- **EXERCISE GOAL**
Transcribe everything from the line containing "भोरमदेव महोत्सव में" down to the line containing "té les agents", both of those lines included. Leave the pictures out of your answer.

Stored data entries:
····················
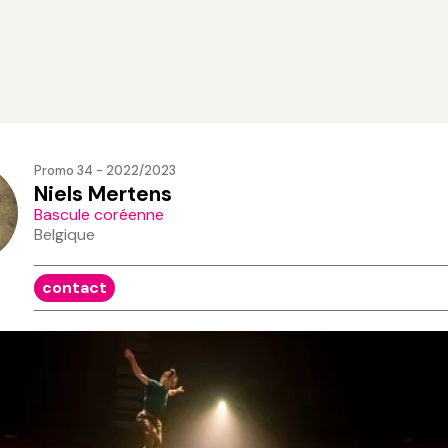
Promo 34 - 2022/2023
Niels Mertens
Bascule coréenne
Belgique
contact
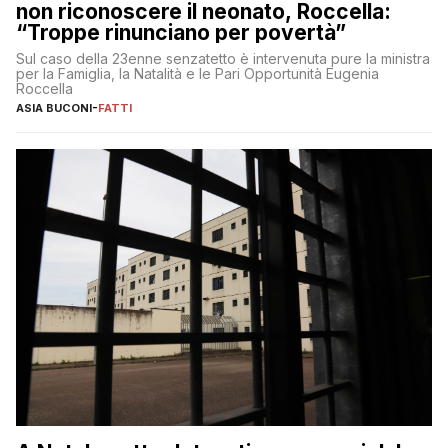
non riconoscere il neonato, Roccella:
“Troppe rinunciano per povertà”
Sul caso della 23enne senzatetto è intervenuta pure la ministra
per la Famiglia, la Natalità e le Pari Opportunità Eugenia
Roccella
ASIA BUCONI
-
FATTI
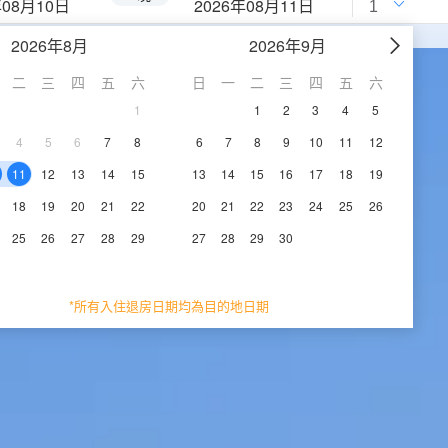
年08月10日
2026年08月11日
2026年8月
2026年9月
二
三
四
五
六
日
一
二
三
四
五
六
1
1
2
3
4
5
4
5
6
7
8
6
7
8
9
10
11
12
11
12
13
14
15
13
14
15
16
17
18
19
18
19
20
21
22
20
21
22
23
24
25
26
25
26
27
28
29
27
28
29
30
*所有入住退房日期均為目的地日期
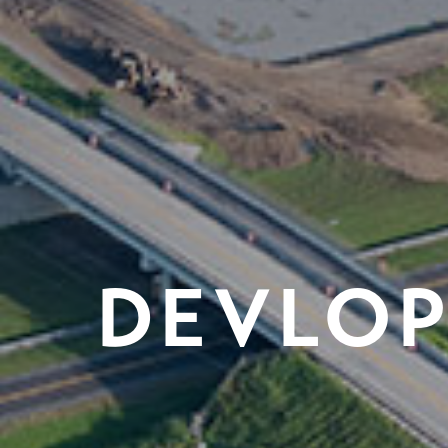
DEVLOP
····················
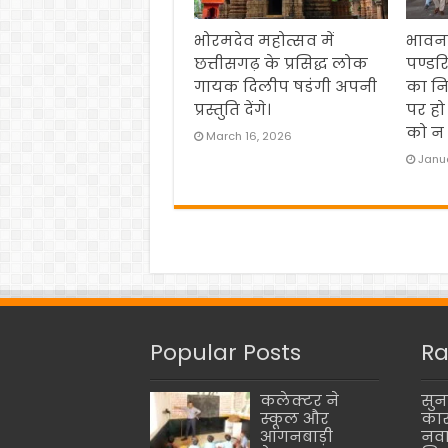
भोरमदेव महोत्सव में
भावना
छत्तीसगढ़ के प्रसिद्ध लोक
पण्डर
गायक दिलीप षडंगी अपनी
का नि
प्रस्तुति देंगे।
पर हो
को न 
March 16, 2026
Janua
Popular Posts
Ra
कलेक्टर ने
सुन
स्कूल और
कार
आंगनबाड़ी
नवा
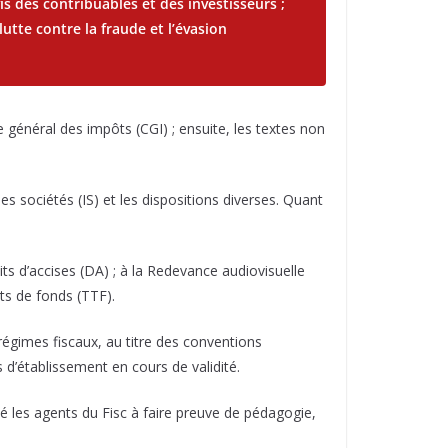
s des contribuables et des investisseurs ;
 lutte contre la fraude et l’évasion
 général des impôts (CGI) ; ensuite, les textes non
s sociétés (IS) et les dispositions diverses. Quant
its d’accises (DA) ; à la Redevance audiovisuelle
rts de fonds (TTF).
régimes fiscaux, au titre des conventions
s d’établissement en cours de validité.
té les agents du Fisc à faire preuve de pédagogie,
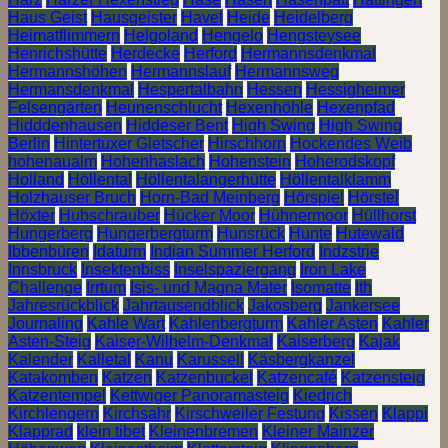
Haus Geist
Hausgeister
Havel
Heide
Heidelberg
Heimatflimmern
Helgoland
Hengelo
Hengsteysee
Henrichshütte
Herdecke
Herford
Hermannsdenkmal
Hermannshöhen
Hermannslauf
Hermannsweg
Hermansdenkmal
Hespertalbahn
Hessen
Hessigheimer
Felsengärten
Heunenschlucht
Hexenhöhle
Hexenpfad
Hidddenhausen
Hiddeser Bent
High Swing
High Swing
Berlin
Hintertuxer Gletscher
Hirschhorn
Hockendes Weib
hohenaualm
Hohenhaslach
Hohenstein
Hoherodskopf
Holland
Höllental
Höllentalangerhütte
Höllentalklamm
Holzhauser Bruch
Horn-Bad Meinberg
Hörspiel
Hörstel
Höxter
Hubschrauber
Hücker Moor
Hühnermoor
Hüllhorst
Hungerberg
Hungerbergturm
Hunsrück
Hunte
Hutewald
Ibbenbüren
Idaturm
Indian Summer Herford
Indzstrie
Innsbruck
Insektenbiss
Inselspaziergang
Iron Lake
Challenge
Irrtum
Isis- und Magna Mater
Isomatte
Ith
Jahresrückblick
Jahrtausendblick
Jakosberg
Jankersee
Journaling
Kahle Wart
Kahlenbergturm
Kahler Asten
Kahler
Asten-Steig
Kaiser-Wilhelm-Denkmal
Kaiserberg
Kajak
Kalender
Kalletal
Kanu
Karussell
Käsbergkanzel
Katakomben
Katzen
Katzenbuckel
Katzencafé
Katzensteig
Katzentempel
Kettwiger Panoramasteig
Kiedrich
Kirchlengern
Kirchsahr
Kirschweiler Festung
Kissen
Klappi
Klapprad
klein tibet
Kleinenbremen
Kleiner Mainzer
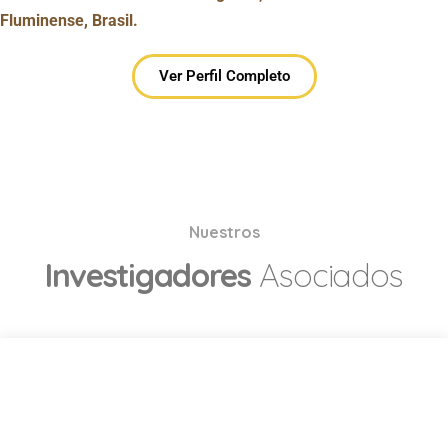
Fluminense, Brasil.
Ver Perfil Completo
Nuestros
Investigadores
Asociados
····················
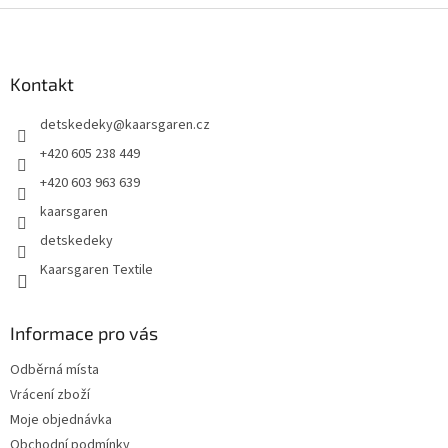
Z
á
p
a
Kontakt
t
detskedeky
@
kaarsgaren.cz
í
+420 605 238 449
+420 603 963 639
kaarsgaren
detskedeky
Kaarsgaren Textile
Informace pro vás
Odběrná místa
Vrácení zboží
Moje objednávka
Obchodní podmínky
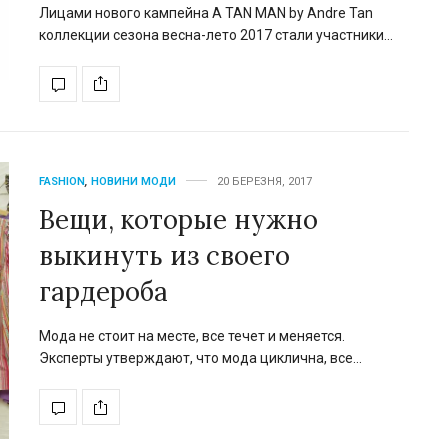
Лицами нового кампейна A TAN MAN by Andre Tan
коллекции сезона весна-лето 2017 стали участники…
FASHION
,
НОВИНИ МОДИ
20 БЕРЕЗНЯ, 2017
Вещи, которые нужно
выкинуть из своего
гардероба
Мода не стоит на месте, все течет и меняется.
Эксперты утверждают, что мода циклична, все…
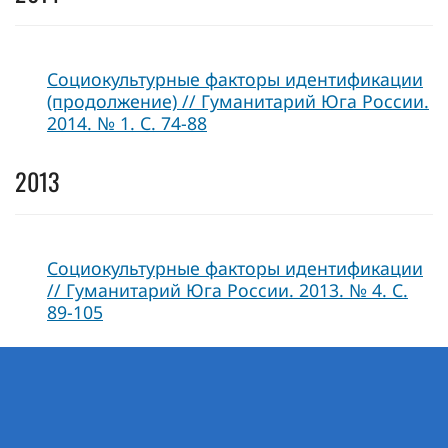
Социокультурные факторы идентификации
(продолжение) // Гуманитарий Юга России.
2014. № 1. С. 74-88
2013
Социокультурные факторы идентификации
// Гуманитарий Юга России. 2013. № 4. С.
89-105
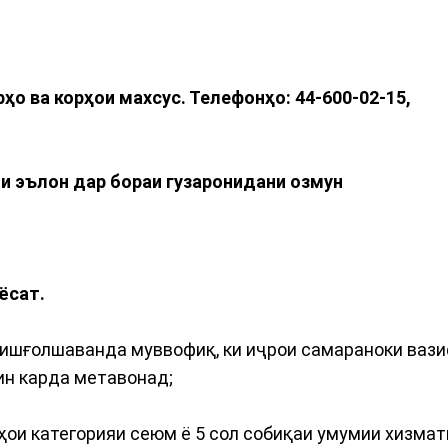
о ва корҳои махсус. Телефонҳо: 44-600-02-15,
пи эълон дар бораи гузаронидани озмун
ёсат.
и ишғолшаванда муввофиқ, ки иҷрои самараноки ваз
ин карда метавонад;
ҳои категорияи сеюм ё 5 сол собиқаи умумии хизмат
····················
- **ANSWER**
भोरमदेव महोत्सव में
भावना
छत्तीसगढ़ के प्रसिद्ध लोक
पण्डर
गायक दिलीप षडंगी अपनी
का नि
प्रस्तुति देंगे।
पर हो
को न 
March 16, 2026
Janua
Popular Posts
Ra
कलेक्टर ने
सुन
स्कूल और
कार
आंगनबाड़ी
नवा
s des contribuables et des investisseurs ;
 lutte contre la fraude et l’évasion
 général des impôts (CGI) ; ensuite, les textes non
s sociétés (IS) et les dispositions diverses. Quant
its d’accises (DA) ; à la Redevance audiovisuelle
rts de fonds (TTF).
régimes fiscaux, au titre des conventions
s d’établissement en cours de validité.
té les agents du Fisc à faire preuve de pédagogie,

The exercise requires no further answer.